◆ **SOURCE DATA**

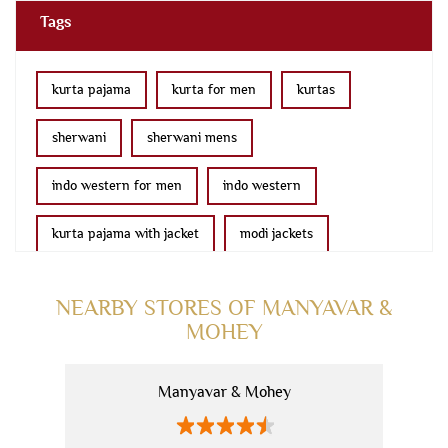
Tags
kurta pajama
kurta for men
kurtas
sherwani
sherwani mens
indo western for men
indo western
kurta pajama with jacket
modi jackets
kurta jacket
bridal lehenga
wedding lehenga
NEARBY STORES OF MANYAVAR &
MOHEY
lehenga
saree online
fancy saree
ethnic wear for women
kids kurta
blazers
Manyavar & Mohey
men's accessories
men's suits
manyavar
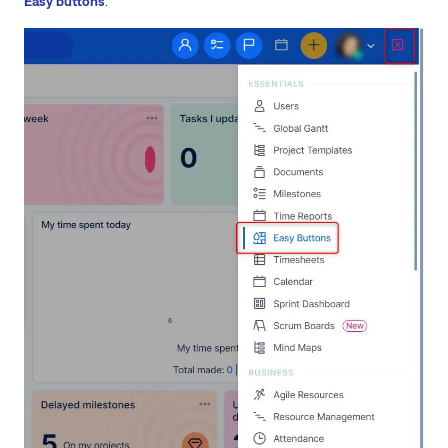
Easy buttons
.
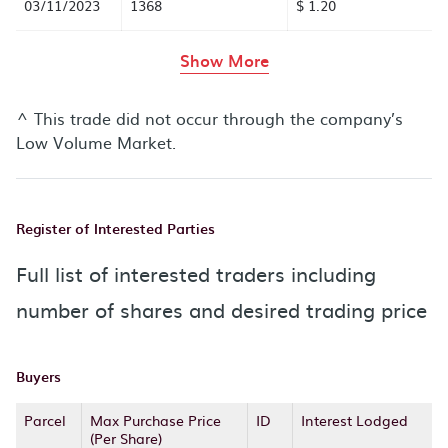
03/11/2023
1368
$ 1.20
rows in the table abov
Show More
^ This trade did not occur through the company’s
Low Volume Market.
Register of Interested Parties
Full list of interested traders including
number of shares and desired trading price
Buyers
Parcel
Max Purchase Price
ID
Interest Lodged
(Per Share)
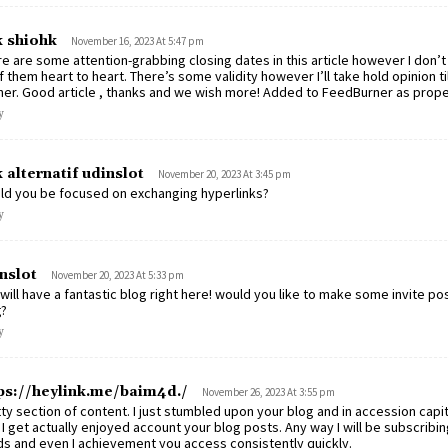
k shiohk
November 16, 2023 At 5:47 pm
e are some attention-grabbing closing dates in this article however I don’t 
of them heart to heart. There’s some validity however I’ll take hold opinion till 
her. Good article , thanks and we wish more! Added to FeedBurner as prope
y
k alternatif udinslot
November 20, 2023 At 3:45 pm
ld you be focused on exchanging hyperlinks?
y
nslot
November 20, 2023 At 5:33 pm
will have a fantastic blog right here! would you like to make some invite p
g?
y
ps://heylink.me/baim4d./
November 26, 2023 At 3:55 pm
ty section of content. I just stumbled upon your blog and in accession capit
 I get actually enjoyed account your blog posts. Any way I will be subscribin
s and even I achievement you access consistently quickly.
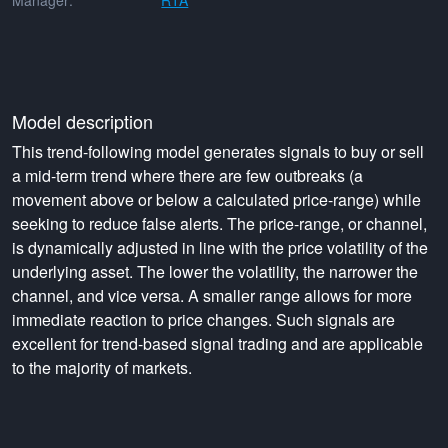
Manager:
RTA
Model description
This trend-following model generates signals to buy or sell
a mid-term trend where there are few outbreaks (a
movement above or below a calculated price-range) while
seeking to reduce false alerts. The price-range, or channel,
is dynamically adjusted in line with the price volatility of the
underlying asset. The lower the volatility, the narrower the
channel, and vice versa. A smaller range allows for more
immediate reaction to price changes. Such signals are
excellent for trend-based signal trading and are applicable
to the majority of markets.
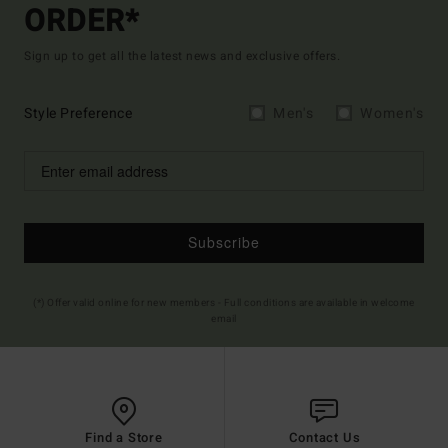
ORDER*
Sign up to get all the latest news and exclusive offers.
Style Preference
Men's
Women's
Subscribe
(*) Offer valid online for new members - Full conditions are available in welcome
email
Find a Store
Contact Us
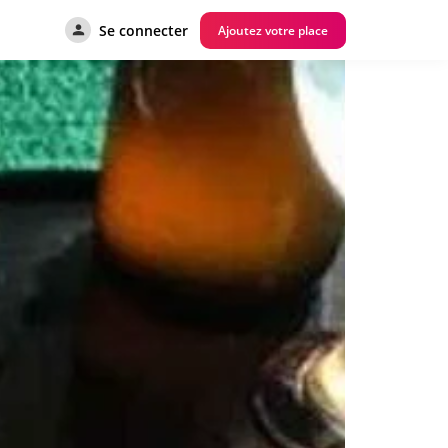
Se connecter
Ajoutez votre place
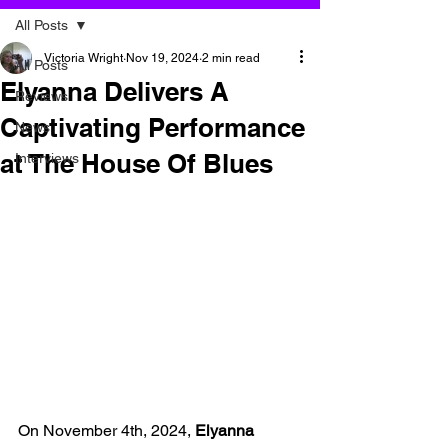
All Posts
Victoria Wright
Nov 19, 2024
2 min read
All Posts
Elyanna Delivers A
Reviews
Captivating Performance
News
at The House Of Blues
Interviews
On November 4th, 2024, 
Elyanna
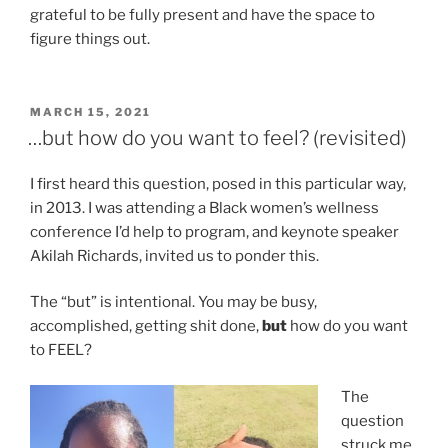
grateful to be fully present and have the space to
figure things out.
POSTED
MARCH 15, 2021
ON
…but how do you want to feel? (revisited)
I first heard this question, posed in this particular way,
in 2013. I was attending a Black women’s wellness
conference I’d help to program, and keynote speaker
Akilah Richards, invited us to ponder this.
The “but” is intentional. You may be busy,
accomplished, getting shit done,
but
how do you want
to FEEL?
The
question
struck me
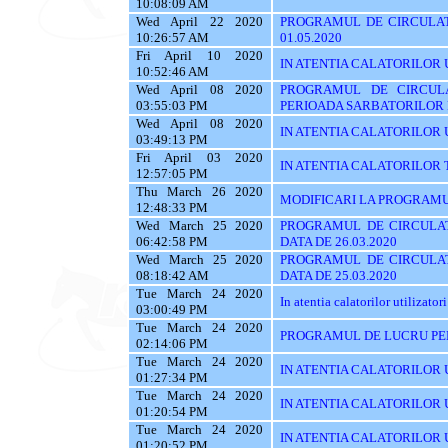
10:08:09 AM
Wed April 22 2020
PROGRAMUL DE CIRCULAT
10:26:57 AM
01.05.2020
Fri April 10 2020
IN ATENTIA CALATORILOR UTI
10:52:46 AM
Wed April 08 2020
PROGRAMUL DE CIRCUL
03:55:03 PM
PERIOADA SARBATORILOR
Wed April 08 2020
IN ATENTIA CALATORILOR UTI
03:49:13 PM
Fri April 03 2020
IN ATENTIA CALATORILOR TRASE
12:57:05 PM
Thu March 26 2020
MODIFICARI LA PROGRAMU
12:48:33 PM
Wed March 25 2020
PROGRAMUL DE CIRCULAT
06:42:58 PM
DATA DE 26.03.2020
Wed March 25 2020
PROGRAMUL DE CIRCULAT
08:18:42 AM
DATA DE 25.03.2020
Tue March 24 2020
In atentia calatorilor utilizatori
03:00:49 PM
Tue March 24 2020
PROGRAMUL DE LUCRU PE
02:14:06 PM
Tue March 24 2020
IN ATENTIA CALATORILOR U
01:27:34 PM
Tue March 24 2020
IN ATENTIA CALATORILOR U
01:20:54 PM
Tue March 24 2020
IN ATENTIA CALATORILOR 
01:20:52 PM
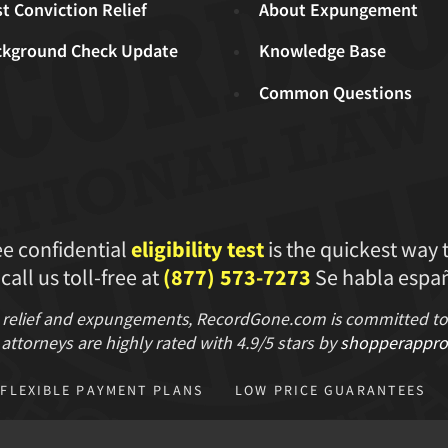
t Conviction Relief
About Expungement
ckground Check Update
Knowledge Base
Common Questions
ee confidential
eligibility test
is the quickest way 
 call us toll-free at
(877) 573-7273
Se habla españ
 relief and expungements, RecordGone.com is committed to hi
attorneys are highly rated with
4.9/
5 stars
by
shopperappro
FLEXIBLE PAYMENT PLANS
LOW PRICE GUARANTEES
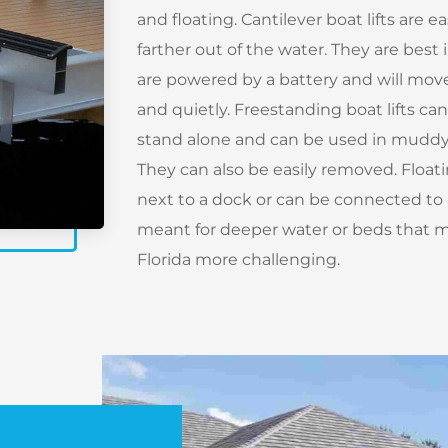
and floating. Cantilever boat lifts are e
farther out of the water. They are best i
are powered by a battery and will move
and quietly. Freestanding boat lifts ca
stand alone and can be used in muddy 
They can also be easily removed. Floatin
next to a dock or can be connected to a
meant for deeper water or beds that ma
Florida more challenging.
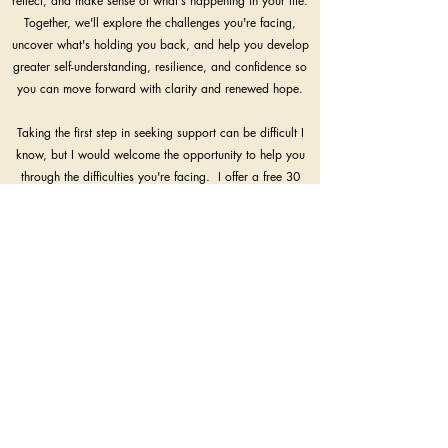
reflect, and make sense of what's happening in your life.
Together, we'll explore the challenges you're facing,
uncover what's holding you back, and help you develop
greater self-understanding, resilience, and confidence so
you can move forward with clarity and renewed hope.
Taking the first step in seeking support can be difficult I
know, but I would welcome the opportunity to help you
through the difficulties you're facing. I offer a free 30
minute in person consultation at my office in Marlow or
online; if you think I can help, please do get in touch.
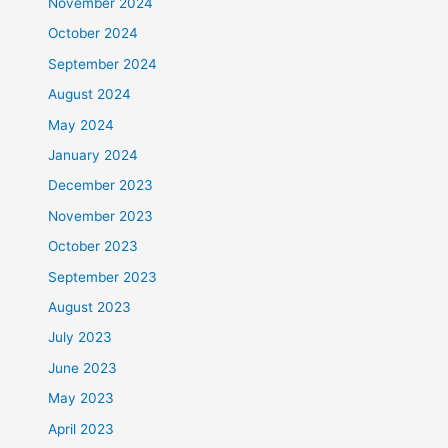
November 2024
October 2024
September 2024
August 2024
May 2024
January 2024
December 2023
November 2023
October 2023
September 2023
August 2023
July 2023
June 2023
May 2023
April 2023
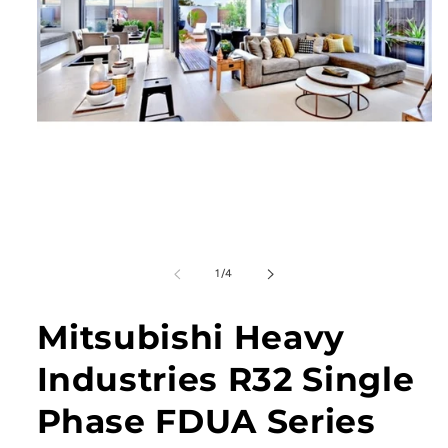
Open
media
1
in
modal
of
1
/
4
Mitsubishi Heavy
Industries R32 Single
Phase FDUA Series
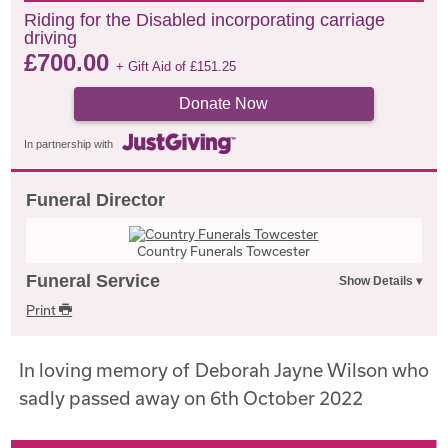
Riding for the Disabled incorporating carriage
driving
£
700.00
+ Gift Aid of
£
151.25
Donate Now
In partnership with
Funeral Director
Country Funerals Towcester
Funeral Service
Print
In loving memory of Deborah Jayne Wilson who
sadly passed away on 6th October 2022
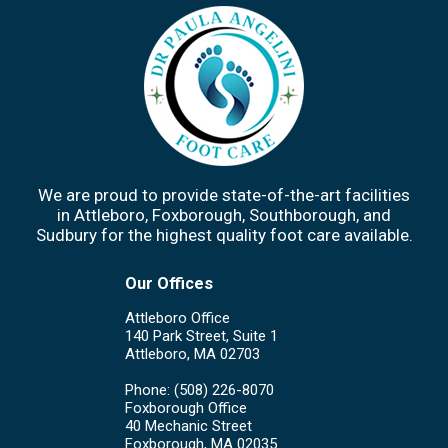
We are proud to provide state-of-the-art facilities
in Attleboro, Foxborough, Southborough, and
Sudbury for the highest quality foot care available.
Our Offices
Attleboro Office
140 Park Street, Suite 1
Attleboro, MA 02703
Phone
: (508) 226-8070
Foxborough Office
40 Mechanic Street
Foxborough, MA 02035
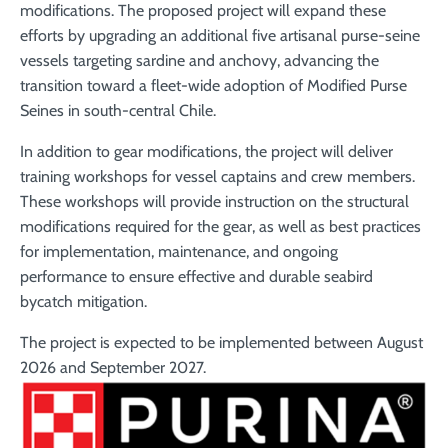
modifications. The proposed project will expand these
efforts by upgrading an additional five artisanal purse-seine
vessels targeting sardine and anchovy, advancing the
transition toward a fleet-wide adoption of Modified Purse
Seines in south-central Chile.
In addition to gear modifications, the project will deliver
training workshops for vessel captains and crew members.
These workshops will provide instruction on the structural
modifications required for the gear, as well as best practices
for implementation, maintenance, and ongoing
performance to ensure effective and durable seabird
bycatch mitigation.
The project is expected to be implemented between August
2026 and September 2027.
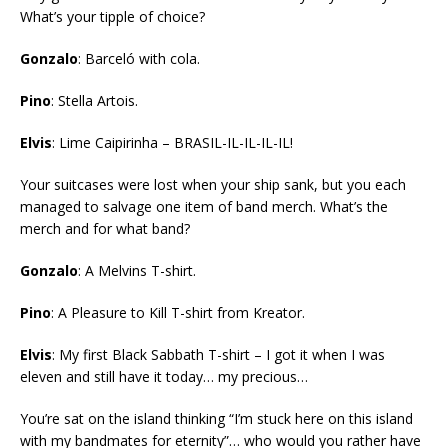
What’s your tipple of choice?
Gonzalo
: Barceló with cola.
Pino
: Stella Artois.
Elvis
: Lime Caipirinha – BRASIL-IL-IL-IL-IL!
Your suitcases were lost when your ship sank, but you each
managed to salvage one item of band merch. What’s the
merch and for what band?
Gonzalo
: A Melvins T-shirt.
Pino
: A Pleasure to Kill T-shirt from Kreator.
Elvis
: My first Black Sabbath T-shirt – I got it when I was
eleven and still have it today… my precious…
You’re sat on the island thinking “I’m stuck here on this island
with my bandmates for eternity”… who would you rather have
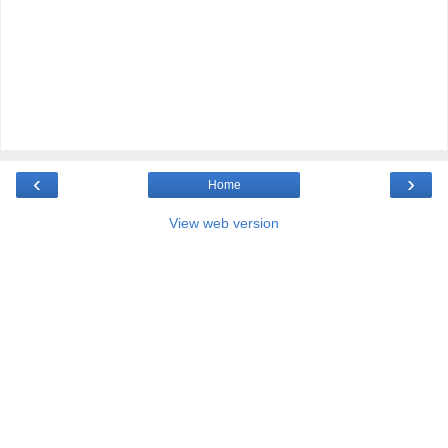
‹
›
Home
View web version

◆ **TASK OBJECTIVE**
Without any pictures, print the whole listing again exactly as it stands.

◆ **OUTPUT**
Tags
kurta pajama
kurta for men
kurtas
sherwani
sherwani mens
indo western for men
indo western
kurta pajama with jacket
modi jackets
kurta jacket
bridal lehenga
wedding lehenga
NEARBY STORES OF MANYAVAR &
MOHEY
lehenga
saree online
fancy saree
ethnic wear for women
kids kurta
blazers
Manyavar & Mohey
men's accessories
men's suits
manyavar
Easy buttons
.
03/11/2023
1368
$ 1.20
rows in the table abov
Show More
^ This trade did not occur through the company’s
Low Volume Market.
Register of Interested Parties
Full list of interested traders including
number of shares and desired trading price
Buyers
Parcel
Max Purchase Price
ID
Interest Lodged
(Per Share)
k shiohk
November 16, 2023 At 5:47 pm
e are some attention-grabbing closing dates in this article however I don’t 
of them heart to heart. There’s some validity however I’ll take hold opinion till 
her. Good article , thanks and we wish more! Added to FeedBurner as prope
y
k alternatif udinslot
November 20, 2023 At 3:45 pm
ld you be focused on exchanging hyperlinks?
y
nslot
November 20, 2023 At 5:33 pm
will have a fantastic blog right here! would you like to make some invite p
g?
y
ps://heylink.me/baim4d./
November 26, 2023 At 3:55 pm
ty section of content. I just stumbled upon your blog and in accession capit
 I get actually enjoyed account your blog posts. Any way I will be subscribin
s and even I achievement you access consistently quickly.
Manager:
RTA
Model description
This trend-following model generates signals to buy or sell
a mid-term trend where there are few outbreaks (a
movement above or below a calculated price-range) while
seeking to reduce false alerts. The price-range, or channel,
is dynamically adjusted in line with the price volatility of the
underlying asset. The lower the volatility, the narrower the
channel, and vice versa. A smaller range allows for more
immediate reaction to price changes. Such signals are
excellent for trend-based signal trading and are applicable
to the majority of markets.
ORDER*
Sign up to get all the latest news and exclusive offers.
Style Preference
Men's
Women's
Subscribe
(*) Offer valid online for new members - Full conditions are available in welcome
email
Find a Store
Contact Us
Se connecter
Ajoutez votre place
All Posts
Victoria Wright
Nov 19, 2024
2 min read
All Posts
Elyanna Delivers A
Reviews
Captivating Performance
News
at The House Of Blues
Interviews
On November 4th, 2024, 
Elyanna
grateful to be fully present and have the space to
figure things out.
POSTED
MARCH 15, 2021
ON
…but how do you want to feel? (revisited)
I first heard this question, posed in this particular way,
in 2013. I was attending a Black women’s wellness
conference I’d help to program, and keynote speaker
Akilah Richards, invited us to ponder this.
The “but” is intentional. You may be busy,
accomplished, getting shit done,
but
how do you want
to FEEL?
The
question
struck me
10:08:09 AM
Wed April 22 2020
PROGRAMUL DE CIRCULAT
10:26:57 AM
01.05.2020
Fri April 10 2020
IN ATENTIA CALATORILOR UTI
10:52:46 AM
Wed April 08 2020
PROGRAMUL DE CIRCUL
03:55:03 PM
PERIOADA SARBATORILOR
Wed April 08 2020
IN ATENTIA CALATORILOR UTI
03:49:13 PM
Fri April 03 2020
IN ATENTIA CALATORILOR TRASE
12:57:05 PM
Thu March 26 2020
MODIFICARI LA PROGRAMU
12:48:33 PM
Wed March 25 2020
PROGRAMUL DE CIRCULAT
06:42:58 PM
DATA DE 26.03.2020
Wed March 25 2020
PROGRAMUL DE CIRCULAT
08:18:42 AM
DATA DE 25.03.2020
Tue March 24 2020
In atentia calatorilor utilizatori
03:00:49 PM
Tue March 24 2020
PROGRAMUL DE LUCRU PE
02:14:06 PM
Tue March 24 2020
IN ATENTIA CALATORILOR U
01:27:34 PM
Tue March 24 2020
IN ATENTIA CALATORILOR U
01:20:54 PM
Tue March 24 2020
IN ATENTIA CALATORILOR 
01:20:52 PM
t Conviction Relief
About Expungement
ckground Check Update
Knowledge Base
Common Questions
ee confidential
eligibility test
is the quickest way 
 call us toll-free at
(877) 573-7273
Se habla españ
 relief and expungements, RecordGone.com is committed to hi
attorneys are highly rated with
4.9/
5 stars
by
shopperappro
FLEXIBLE PAYMENT PLANS
LOW PRICE GUARANTEES
and floating. Cantilever boat lifts are e
farther out of the water. They are best i
are powered by a battery and will move
and quietly. Freestanding boat lifts ca
stand alone and can be used in muddy 
They can also be easily removed. Floatin
next to a dock or can be connected to a
meant for deeper water or beds that ma
Florida more challenging.
reflect, and make sense of what's happening in your life.
Together, we'll explore the challenges you're facing,
uncover what's holding you back, and help you develop
greater self-understanding, resilience, and confidence so
you can move forward with clarity and renewed hope.
Taking the first step in seeking support can be difficult I
know, but I would welcome the opportunity to help you
through the difficulties you're facing. I offer a free 30
minute in person consultation at my office in Marlow or
online; if you think I can help, please do get in touch.
November 2024
October 2024
September 2024
August 2024
May 2024
January 2024
December 2023
November 2023
October 2023
September 2023
August 2023
July 2023
June 2023
May 2023
April 2023
Open
media
1
in
modal
of
1
/
4
Mitsubishi Heavy
Industries R32 Single
Phase FDUA Series
Riding for the Disabled incorporating carriage
driving
£
700.00
+ Gift Aid of
£
151.25
Donate Now
In partnership with
Funeral Director
Country Funerals Towcester
Funeral Service
Print
In loving memory of Deborah Jayne Wilson who
sadly passed away on 6th October 2022
We are proud to provide state-of-the-art facilities
in Attleboro, Foxborough, Southborough, and
Sudbury for the highest quality foot care available.
Our Offices
Attleboro Office
140 Park Street, Suite 1
Attleboro, MA 02703
Phone
: (508) 226-8070
Foxborough Office
40 Mechanic Street
Foxborough, MA 02035
modifications. The proposed project will expand these
efforts by upgrading an additional five artisanal purse-seine
vessels targeting sardine and anchovy, advancing the
transition toward a fleet-wide adoption of Modified Purse
Seines in south-central Chile.
In addition to gear modifications, the project will deliver
training workshops for vessel captains and crew members.
These workshops will provide instruction on the structural
modifications required for the gear, as well as best practices
for implementation, maintenance, and ongoing
performance to ensure effective and durable seabird
bycatch mitigation.
The project is expected to be implemented between August
2026 and September 2027.
What’s your tipple of choice?
Gonzalo
: Barceló with cola.
Pino
: Stella Artois.
Elvis
: Lime Caipirinha – BRASIL-IL-IL-IL-IL!
Your suitcases were lost when your ship sank, but you each
managed to salvage one item of band merch. What’s the
merch and for what band?
Gonzalo
: A Melvins T-shirt.
Pino
: A Pleasure to Kill T-shirt from Kreator.
Elvis
: My first Black Sabbath T-shirt – I got it when I was
eleven and still have it today… my precious…
You’re sat on the island thinking “I’m stuck here on this island
with my bandmates for eternity”… who would you rather have
‹
›
Home
View web version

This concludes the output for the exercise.